Wer in den letzten 23 Monaten in Deutschland für die Rechte der Palästinenser auf die Straße gegangen ist, musste mit Strafanzeigen, Zensur, Jobverlust, medialer Hetze, öffentlicher Diffamierung und sogar Abschiebung rechnen. Alle kennen die Bilder aus Berlin von Polizisten, die auf Demonstranten einprügeln, sie würgen und zu Boden werfen.

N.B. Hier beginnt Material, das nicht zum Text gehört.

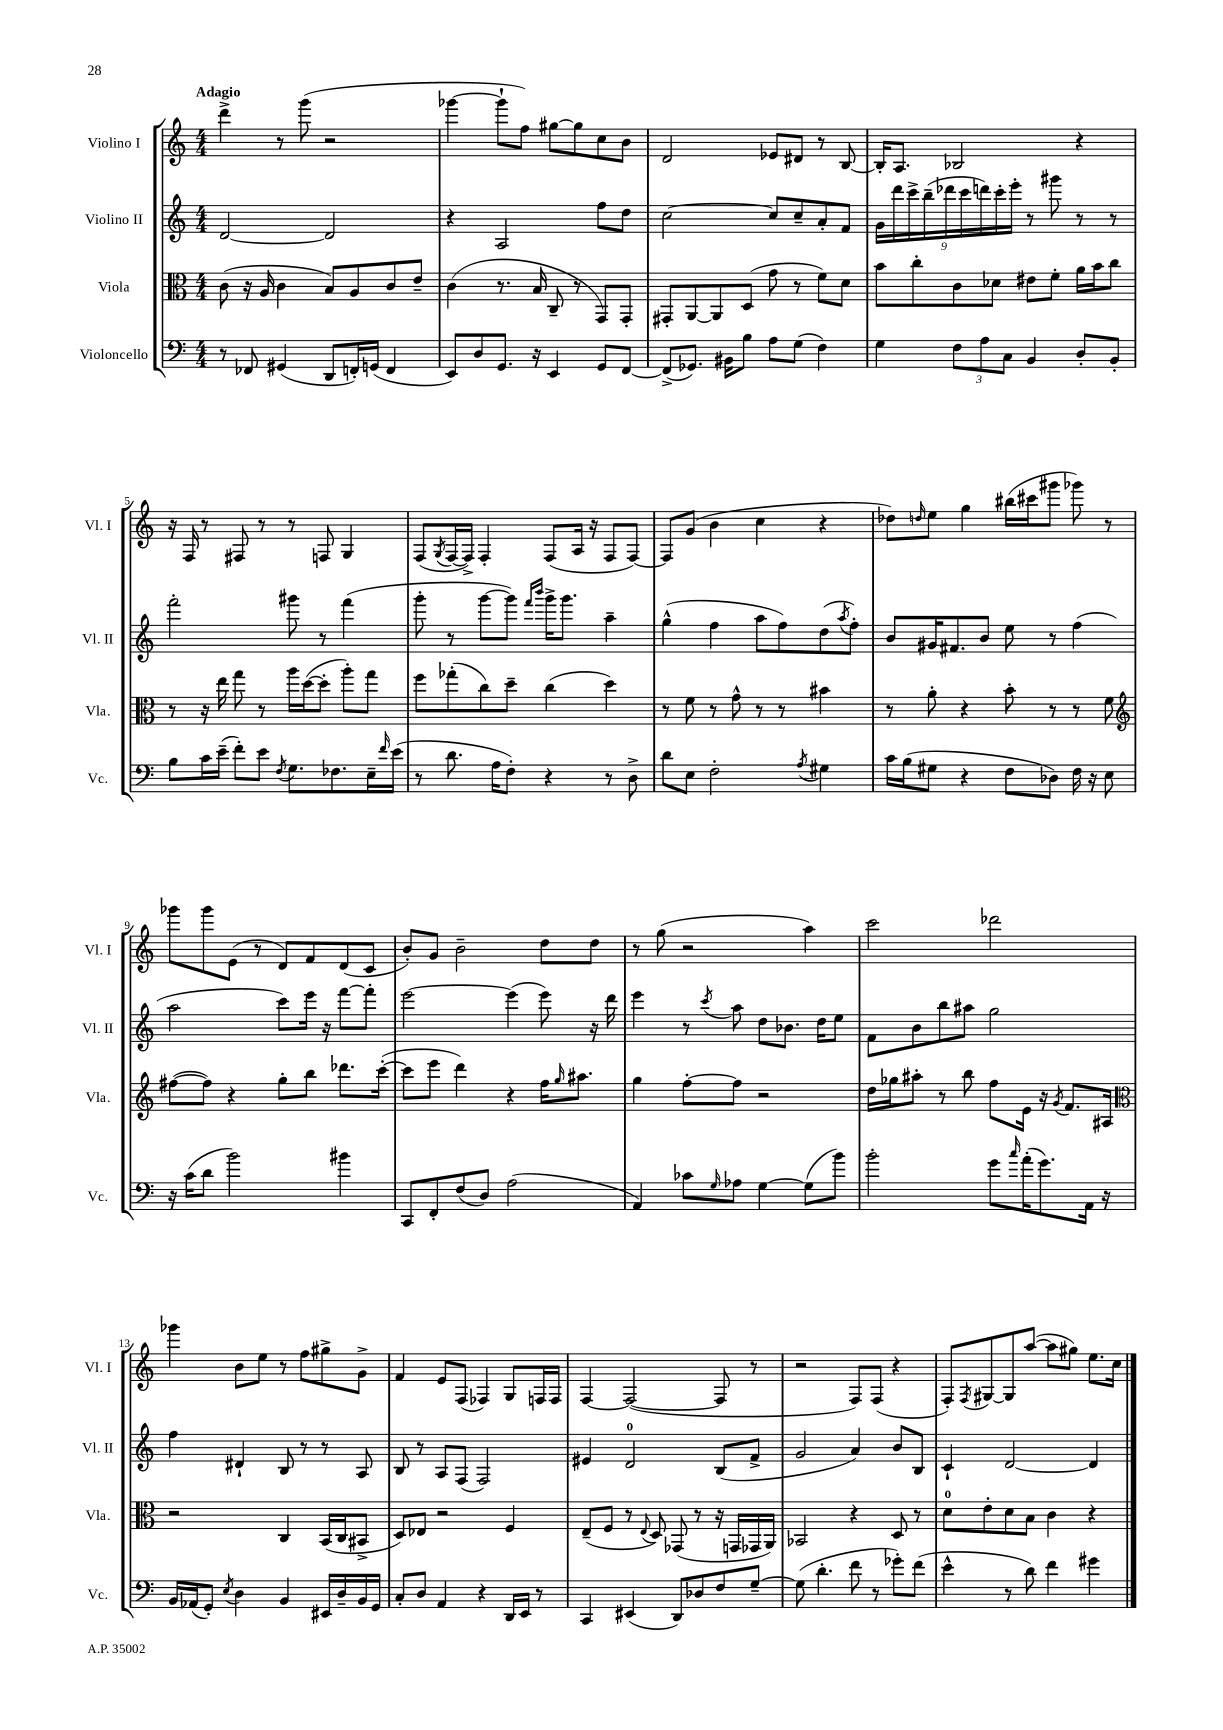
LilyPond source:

<<
\new StaffGroup <<
\new Staff = "s0" \with { instrumentName = "Violino I" shortInstrumentName = "Vl. I" } {
    \clef treble \key c \major \numericTimeSignature \time 4/4 \tempo "Adagio"
    d'''4-> r8 g'''8( r2 |
    ges'''4~ ges'''8-! f''8) gis''8~ gis''8 c''8 b'8 |
    d'2 ees'8 dis'8 r8 b8~ |
    b16-. a8. bes2 r4 |
    r16 f16 r8 fis8 r8 r8 f8 g4 |
    f8( \acciaccatura { g8 } f16~ f16->) f4-. f8( a16 r16 f8 f8~) |
    f8 g'8( b'4 c''4 r4 |
    des''8) \grace { d''16 } e''8 g''4 bis''16( cis'''16 gis'''8 ges'''8) r8 |
    ges'''8 ges'''8 e'8( r8 d'8) f'8 d'8( c'8 |
    b'8-.) g'8 b'2-- d''8 d''8 |
    r8 g''8( r2 a''4) |
    c'''2 des'''2 |
    ges'''4 b'8 e''8 r8 f''8 gis''8-> g'8-> |
    f'4 e'8 f8( fes4) g8 f16 f16 |
    f4~ f2~( f8 r8 |
    r2 f8) f8( r4 |
    f8-.) \acciaccatura { f8 } gis8~ gis8 a''8~( a''8 gis''8) e''8. c''16 \bar "|." |
}
\new Staff = "s1" \with { instrumentName = "Violino II" shortInstrumentName = "Vl. II" } {
    \clef treble \key c \major \numericTimeSignature \time 4/4
    d'2~ d'2 |
    r4 a2 f''8 d''8 |
    c''2~ c''8 c''8-- a'8-. f'8 |
    \tuplet 9/8 { g'16 d'''16 c'''16-> b''16--( des'''16 c'''16 d'''16) c'''16-. e'''16-. } r8 gis'''8 r8 r8 |
    f'''2-. gis'''8 r8 f'''4( |
    g'''8-. r8 g'''8~ g'''8) \grace { f'''16 b'''16 } g'''16-> g'''8. a''4-- |
    g''4-^( f''4 a''8 f''8) d''8( \acciaccatura { a''8 } f''8-.) |
    b'8 gis'16 fis'8. b'8 e''8 r8 f''4( |
    a''2 c'''8) e'''16 r16 f'''8~ f'''8-. |
    e'''2~ e'''4( e'''8) r16 d'''16 |
    e'''4 r8 \acciaccatura { c'''8 } a''8 d''8 bes'8. d''16 e''8 |
    f'8 b'8 b''8 ais''8 g''2 |
    f''4 dis'4-! b8 r8 r8 a8 |
    b8 r8 a8 f8( f2) |
    eis'4 d'2-0 b8( f'8-> |
    g'2 a'4) b'8 b8 |
    c'4-! d'2~ d'4 \bar "|." |
}
\new Staff = "s2" \with { instrumentName = "Viola" shortInstrumentName = "Vla." } {
    \clef alto \key c \major \numericTimeSignature \time 4/4
    c'8( r16 a16 c'4 b8) a8 c'8 e'8-- |
    c'4( r8. b16 c8-- r8 g,8) g,8-. |
    gis,8-. a,8~ a,8 d8( g'8 r8 f'8) d'8 |
    b'8 c''8-. c'8 des'8 eis'8 f'8-. a'16 b'16 c''8 |
    r8 r16 e''16 g''8 r8 a''16 d''16~( d''8-. a''8-.) g''8 |
    f''8 ges''8-.( c''8) d''8-- c''4( d''4) |
    r8 f'8 r8 g'8-^ r8 r8 bis'4 |
    r8 a'8-. r4 b'8-. r8 r8 f'8 |
    \clef treble fis''8~( fis''8) r4 g''8-. b''8 des'''8. c'''16~-.( |
    c'''8 e'''8 d'''4) r4 f''16 \grace { g''16 } ais''8. |
    g''4 f''8~-. f''8 r2 |
    d''16 ges''16 ais''8-. r8 b''8 f''8 e'16 r16 \acciaccatura { g'8 } f'8. ais16 |
    \clef alto r2 c4 b,16( c16 bis,8-> |
    d8) ees8 r2 f4 |
    e8--( f8 r8 \appoggiatura { e8 } d8) ges,8( r8 r16 g,16 ges,16 a,16) |
    bes,2 r4 d8 r8 |
    d'8-0 e'8-. d'8 b8 c'4 r4 \bar "|." |
}
\new Staff = "s3" \with { instrumentName = "Violoncello" shortInstrumentName = "Vc." } {
    \clef bass \key c \major \numericTimeSignature \time 4/4
    r8 fes,8 gis,4( d,8 f,16-.) g,16( f,4 |
    e,8) d8 g,8. r16 e,4 g,8 f,8~ |
    f,8->( ges,8.) bis,16 b8 a8 g8( f4) |
    g4 \tuplet 3/2 { f8 a8 c8 } b,4 d8-. b,8-. |
    b8 c'16 e'16--( f'8-.) e'8 \acciaccatura { f8 } g8. fes8. e16-- \grace { f'16 } e'16( |
    r8 d'8. a16 f8-.) r4 r8 d8-> |
    d'8 e8 f2-. \acciaccatura { a8 } gis4 |
    c'16 b16( gis8 r4 f8 des8) f16 r16 e8 |
    r16 c'16( d'8 b'2) bis'4 |
    c,8 f,8-. f8( d8) a2( |
    a,4) ces'8 \grace { g16 } aes8 g4~ g8( b'8) |
    b'2-. g'8 \grace { c''16 } a'16-.( g'8.) a,16 r16 |
    b,16 aes,16( g,8-.) \acciaccatura { e8 } d4 b,4 eis,16 d16-- b,16 g,16 |
    c8-. d8 a,4 r4 d,16 e,16 r8 |
    c,4 eis,4( d,8) des8 f8 g8~-- |
    g8( d'4.-. f'8 r8 ges'8-.) f'8( |
    e'4-^ r8 d'8) f'4 gis'4 \bar "|." |
}
>>
>>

Doch die Angriffe gehen längst nicht mehr nur von der Exekutive aus. Prozionistische Akteure in Deutschland sehen sich offenbar zunehmend ermächtigt, selbst Hand anzulegen. Diese Gewalt ist nicht völlig neu, eskalierte aber unmittelbar nach dem 7. Oktober 2023 und hat sich mit der Zeit gesteigert. Sie reicht von verbalen Attacken und Bedrohungen bis hin zu physischer Gewalt gegen Objekte und Menschen. Längst gibt es Verletzte zu beklagen, die teilweise körperlich nachhaltig geschädigt wurden.

Von Sachbeschädigung …

Gewalt gegen Objekte wird in der auf Privateigentum basierenden BRD grundsätzlich als ähnlich schlimm angesehen wie gegen Menschen: Brennende Mülltonnen bei Demonstrationen etwa stufen Parteien und Medien gerne als »Terror« ein. Behörden und konservative Politiker werden nicht müde, die »Gefahr von links« herbeizureden, und das, obwohl Rechte in Deutschland seit 1995 weit mehr als 200 Morde verübt haben – Linke dagegen genau null.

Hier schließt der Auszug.